Exercise details - Copy out each line of the material exactly. Pictures do not belong in the copy.

**** Collected material

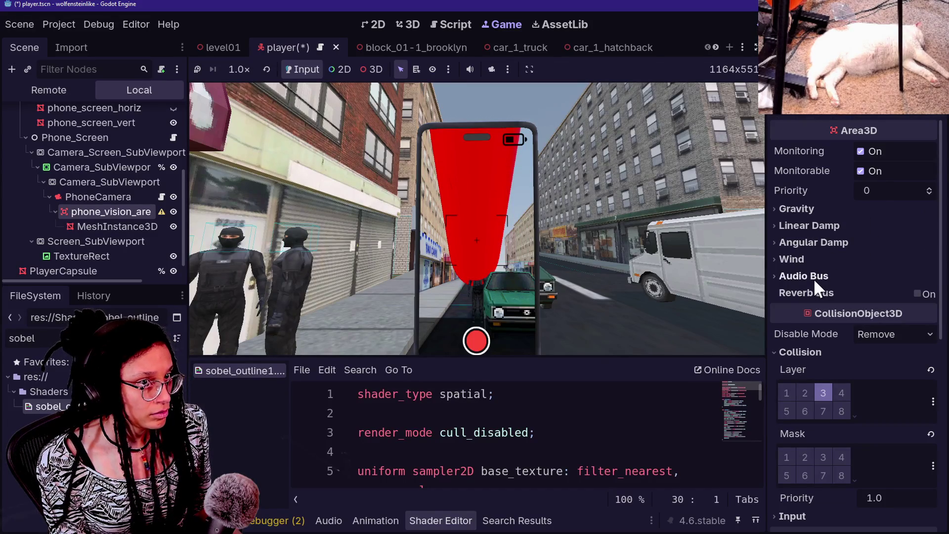
click(114, 227)
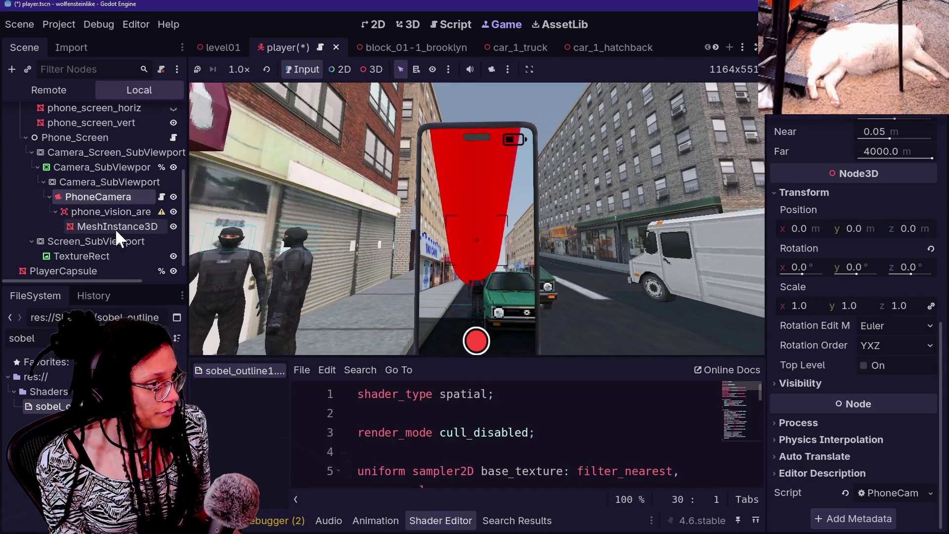
scroll(859, 267, up, 10)
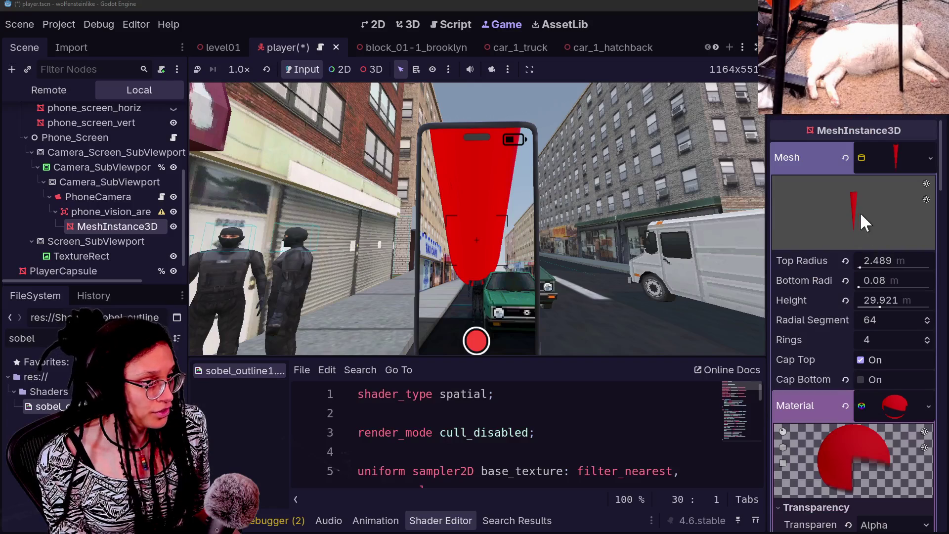
drag(895, 299, 886, 299)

********

Answer section -
click(114, 227)
scroll(859, 267, up, 10)
drag(895, 299, 886, 299)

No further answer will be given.